Global coffee prices have climbed sharply over the past year, driven by a rare combination of weather disruptions, tight inventories, and trade-related shocks, pushing the market into one of its most volatile phases in decades.

In Brazil, the world’s largest coffee producer, three consecutive years of adverse weather—including prolonged droughts, heatwaves, and sporadic frosts—have significantly reduced output. Growers in Minas Gerais, the country’s main arabica-growing region, reported rainfall at just 17% of the historical average in the week ended December 26, intensifying concerns over the 2025 crop. Brazil’s supply shortfall, along with reduced output from Vietnam, has removed an estimated 10 million bags, or about 6% of global consumption, from the market.

Coffee futures reflect these pressures. Arabica prices on ICE recently touched levels unseen in years, with a 60-kg sack peaking at $445 earlier this year before easing. Robusta prices have also remained elevated, supported by flooding in Indonesia, which could cut exports by up to 15% in the 2025–26 season. Indonesia is the world’s third-largest robusta producer.
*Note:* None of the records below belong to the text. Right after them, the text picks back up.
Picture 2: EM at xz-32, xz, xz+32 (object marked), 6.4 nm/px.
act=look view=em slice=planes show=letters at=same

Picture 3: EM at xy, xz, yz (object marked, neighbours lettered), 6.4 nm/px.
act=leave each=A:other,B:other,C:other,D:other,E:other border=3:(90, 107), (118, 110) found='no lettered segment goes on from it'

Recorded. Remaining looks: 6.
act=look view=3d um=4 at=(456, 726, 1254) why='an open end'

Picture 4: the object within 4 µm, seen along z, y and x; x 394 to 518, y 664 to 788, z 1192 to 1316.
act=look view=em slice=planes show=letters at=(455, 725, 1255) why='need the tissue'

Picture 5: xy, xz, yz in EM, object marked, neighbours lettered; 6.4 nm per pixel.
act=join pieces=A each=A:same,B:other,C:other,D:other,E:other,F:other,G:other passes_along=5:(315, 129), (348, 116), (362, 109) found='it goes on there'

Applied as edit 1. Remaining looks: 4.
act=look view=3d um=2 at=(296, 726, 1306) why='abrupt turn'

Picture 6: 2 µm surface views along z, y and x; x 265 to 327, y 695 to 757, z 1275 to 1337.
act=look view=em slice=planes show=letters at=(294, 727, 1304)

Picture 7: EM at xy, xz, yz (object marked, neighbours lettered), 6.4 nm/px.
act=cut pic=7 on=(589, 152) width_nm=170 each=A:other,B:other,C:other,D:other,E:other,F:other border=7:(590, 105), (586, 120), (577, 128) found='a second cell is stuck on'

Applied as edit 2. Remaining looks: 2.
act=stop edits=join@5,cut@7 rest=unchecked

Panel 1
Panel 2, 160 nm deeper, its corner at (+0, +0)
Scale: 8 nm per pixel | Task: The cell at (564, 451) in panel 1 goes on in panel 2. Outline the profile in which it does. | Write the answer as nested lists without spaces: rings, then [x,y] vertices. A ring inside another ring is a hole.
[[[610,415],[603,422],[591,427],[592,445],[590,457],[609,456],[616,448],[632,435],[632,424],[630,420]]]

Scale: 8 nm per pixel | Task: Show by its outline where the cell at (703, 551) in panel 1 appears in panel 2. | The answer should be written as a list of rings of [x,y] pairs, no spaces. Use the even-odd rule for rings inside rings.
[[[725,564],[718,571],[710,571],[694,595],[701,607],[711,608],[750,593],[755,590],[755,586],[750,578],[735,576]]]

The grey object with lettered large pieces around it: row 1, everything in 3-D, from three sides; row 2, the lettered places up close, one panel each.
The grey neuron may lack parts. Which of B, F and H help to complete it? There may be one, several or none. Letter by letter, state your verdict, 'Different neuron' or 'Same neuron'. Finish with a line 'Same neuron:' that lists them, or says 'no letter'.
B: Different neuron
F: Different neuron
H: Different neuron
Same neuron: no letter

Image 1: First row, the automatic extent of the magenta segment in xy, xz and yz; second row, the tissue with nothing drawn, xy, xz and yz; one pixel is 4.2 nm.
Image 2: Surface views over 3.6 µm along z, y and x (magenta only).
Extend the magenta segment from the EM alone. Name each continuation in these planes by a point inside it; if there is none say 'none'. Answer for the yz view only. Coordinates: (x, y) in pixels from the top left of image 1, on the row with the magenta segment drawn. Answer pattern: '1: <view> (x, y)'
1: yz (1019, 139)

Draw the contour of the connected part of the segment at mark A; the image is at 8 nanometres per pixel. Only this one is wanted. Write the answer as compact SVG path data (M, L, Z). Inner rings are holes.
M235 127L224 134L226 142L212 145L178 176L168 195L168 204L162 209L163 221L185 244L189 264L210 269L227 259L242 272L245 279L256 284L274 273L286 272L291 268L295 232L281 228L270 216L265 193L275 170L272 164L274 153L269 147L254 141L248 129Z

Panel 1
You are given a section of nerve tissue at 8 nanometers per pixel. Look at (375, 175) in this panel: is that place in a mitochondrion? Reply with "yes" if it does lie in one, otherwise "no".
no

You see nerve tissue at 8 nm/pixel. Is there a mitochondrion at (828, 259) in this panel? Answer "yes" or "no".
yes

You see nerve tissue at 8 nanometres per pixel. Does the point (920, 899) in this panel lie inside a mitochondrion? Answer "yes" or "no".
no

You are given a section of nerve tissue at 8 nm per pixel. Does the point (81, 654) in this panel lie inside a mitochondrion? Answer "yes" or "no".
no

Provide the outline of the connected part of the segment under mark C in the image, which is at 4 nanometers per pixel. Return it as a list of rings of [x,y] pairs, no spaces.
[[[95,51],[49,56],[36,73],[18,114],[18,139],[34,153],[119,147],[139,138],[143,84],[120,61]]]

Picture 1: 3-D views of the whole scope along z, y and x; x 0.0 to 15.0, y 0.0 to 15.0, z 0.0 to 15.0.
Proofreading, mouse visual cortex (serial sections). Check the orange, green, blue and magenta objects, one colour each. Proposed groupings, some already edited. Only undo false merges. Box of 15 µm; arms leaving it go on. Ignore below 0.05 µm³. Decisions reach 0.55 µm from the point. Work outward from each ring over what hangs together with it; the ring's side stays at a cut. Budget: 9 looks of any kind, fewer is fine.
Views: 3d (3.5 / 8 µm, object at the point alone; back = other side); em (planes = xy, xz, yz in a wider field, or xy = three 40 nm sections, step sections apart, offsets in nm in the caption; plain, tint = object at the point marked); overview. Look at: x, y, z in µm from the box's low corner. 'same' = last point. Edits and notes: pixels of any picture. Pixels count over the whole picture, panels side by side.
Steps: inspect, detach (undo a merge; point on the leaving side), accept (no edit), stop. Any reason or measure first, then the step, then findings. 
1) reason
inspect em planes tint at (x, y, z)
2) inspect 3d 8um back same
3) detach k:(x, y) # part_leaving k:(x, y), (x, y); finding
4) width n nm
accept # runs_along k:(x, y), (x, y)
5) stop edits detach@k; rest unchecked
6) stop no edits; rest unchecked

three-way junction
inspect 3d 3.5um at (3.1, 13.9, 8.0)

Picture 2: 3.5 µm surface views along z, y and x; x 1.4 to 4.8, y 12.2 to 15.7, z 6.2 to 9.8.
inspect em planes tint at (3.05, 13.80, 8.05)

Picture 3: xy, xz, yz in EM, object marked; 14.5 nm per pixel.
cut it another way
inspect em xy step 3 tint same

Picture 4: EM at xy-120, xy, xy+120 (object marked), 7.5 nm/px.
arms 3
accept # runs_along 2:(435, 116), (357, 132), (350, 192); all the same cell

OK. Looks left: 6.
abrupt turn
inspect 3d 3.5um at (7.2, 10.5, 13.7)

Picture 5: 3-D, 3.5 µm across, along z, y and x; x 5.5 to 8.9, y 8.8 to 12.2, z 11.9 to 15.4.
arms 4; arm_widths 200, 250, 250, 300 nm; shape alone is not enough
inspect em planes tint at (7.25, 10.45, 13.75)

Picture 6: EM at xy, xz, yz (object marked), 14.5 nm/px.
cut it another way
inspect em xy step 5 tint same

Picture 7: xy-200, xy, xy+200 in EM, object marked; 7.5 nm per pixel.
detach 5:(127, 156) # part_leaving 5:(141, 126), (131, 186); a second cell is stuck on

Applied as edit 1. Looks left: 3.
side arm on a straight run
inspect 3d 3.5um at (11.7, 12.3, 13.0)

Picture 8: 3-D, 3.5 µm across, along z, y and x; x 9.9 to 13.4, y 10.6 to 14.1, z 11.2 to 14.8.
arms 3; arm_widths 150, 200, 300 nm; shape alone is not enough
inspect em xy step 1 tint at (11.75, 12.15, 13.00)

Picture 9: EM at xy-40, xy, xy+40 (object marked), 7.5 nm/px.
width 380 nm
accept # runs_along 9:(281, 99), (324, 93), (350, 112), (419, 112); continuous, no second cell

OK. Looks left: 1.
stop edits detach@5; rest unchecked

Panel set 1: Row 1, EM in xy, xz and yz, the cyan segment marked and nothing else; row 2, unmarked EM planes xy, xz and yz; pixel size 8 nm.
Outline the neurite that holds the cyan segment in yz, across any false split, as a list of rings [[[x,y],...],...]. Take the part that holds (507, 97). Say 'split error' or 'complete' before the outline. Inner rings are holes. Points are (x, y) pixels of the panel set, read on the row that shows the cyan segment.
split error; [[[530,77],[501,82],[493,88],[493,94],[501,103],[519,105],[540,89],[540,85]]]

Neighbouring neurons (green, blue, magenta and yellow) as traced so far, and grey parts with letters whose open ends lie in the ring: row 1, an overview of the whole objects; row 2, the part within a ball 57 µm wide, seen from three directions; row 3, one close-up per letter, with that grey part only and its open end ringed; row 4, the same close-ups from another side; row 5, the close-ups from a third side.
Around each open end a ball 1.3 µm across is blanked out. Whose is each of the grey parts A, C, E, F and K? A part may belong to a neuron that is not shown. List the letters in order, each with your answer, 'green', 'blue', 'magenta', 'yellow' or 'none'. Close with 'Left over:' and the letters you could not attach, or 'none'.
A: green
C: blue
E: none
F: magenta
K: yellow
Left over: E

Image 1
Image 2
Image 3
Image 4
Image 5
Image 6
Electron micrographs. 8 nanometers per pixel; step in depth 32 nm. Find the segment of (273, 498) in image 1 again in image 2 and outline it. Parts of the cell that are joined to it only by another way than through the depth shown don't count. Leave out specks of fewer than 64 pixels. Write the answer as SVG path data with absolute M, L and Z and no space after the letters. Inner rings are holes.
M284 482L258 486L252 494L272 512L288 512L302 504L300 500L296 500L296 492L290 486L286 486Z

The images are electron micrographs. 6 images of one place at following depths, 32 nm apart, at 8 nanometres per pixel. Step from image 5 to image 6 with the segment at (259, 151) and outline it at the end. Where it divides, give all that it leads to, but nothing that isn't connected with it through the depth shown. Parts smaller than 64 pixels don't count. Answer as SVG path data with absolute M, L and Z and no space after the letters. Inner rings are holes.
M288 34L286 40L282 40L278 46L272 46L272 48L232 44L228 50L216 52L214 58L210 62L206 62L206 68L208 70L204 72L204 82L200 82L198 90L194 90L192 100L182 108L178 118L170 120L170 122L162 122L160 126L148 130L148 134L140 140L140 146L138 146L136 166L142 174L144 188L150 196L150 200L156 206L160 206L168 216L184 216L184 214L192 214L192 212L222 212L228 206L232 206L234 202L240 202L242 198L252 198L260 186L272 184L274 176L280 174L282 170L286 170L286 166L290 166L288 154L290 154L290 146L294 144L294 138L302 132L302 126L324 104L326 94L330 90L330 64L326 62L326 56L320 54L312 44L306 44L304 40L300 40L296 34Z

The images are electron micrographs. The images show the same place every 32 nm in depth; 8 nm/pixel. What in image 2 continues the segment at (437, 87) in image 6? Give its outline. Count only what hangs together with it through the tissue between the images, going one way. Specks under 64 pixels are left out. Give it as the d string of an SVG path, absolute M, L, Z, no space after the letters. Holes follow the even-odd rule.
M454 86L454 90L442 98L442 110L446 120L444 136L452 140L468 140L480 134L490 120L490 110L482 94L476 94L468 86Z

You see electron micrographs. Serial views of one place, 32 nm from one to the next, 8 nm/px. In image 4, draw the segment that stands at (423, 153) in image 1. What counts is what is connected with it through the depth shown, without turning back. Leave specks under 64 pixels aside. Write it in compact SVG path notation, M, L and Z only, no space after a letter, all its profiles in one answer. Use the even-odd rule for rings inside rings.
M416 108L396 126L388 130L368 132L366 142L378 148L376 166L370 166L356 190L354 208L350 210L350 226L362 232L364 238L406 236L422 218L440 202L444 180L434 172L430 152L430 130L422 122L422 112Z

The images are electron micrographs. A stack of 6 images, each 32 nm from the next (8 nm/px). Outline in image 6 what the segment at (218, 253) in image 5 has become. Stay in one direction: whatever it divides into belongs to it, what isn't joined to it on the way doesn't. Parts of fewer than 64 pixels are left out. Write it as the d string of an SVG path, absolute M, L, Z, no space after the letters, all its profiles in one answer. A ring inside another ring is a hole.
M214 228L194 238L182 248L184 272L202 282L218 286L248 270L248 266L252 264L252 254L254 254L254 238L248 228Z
Global inventories remain fragile. ICE-monitored arabica stocks fell to a 1.75-year low in November, while robusta inventories hit a one-year low in December, underlining supply tightness despite modest recoveries in recent weeks.

Trade dynamics have added to volatility. U.S. imports of Brazilian coffee dropped 52% year-on-year during a period of elevated tariffs, forcing exporters to divert shipments to Europe. Although tariffs have since been reduced, U.S. inventories remain tight.

Looking ahead, forecasts remain mixed. Brazil’s Conab has raised its 2025 production estimate slightly, while the USDA projects record global output in 2025–26, led by higher robusta production in Vietnam. However, lower arabica output and declining global ending stocks suggest price volatility may persist into 2026.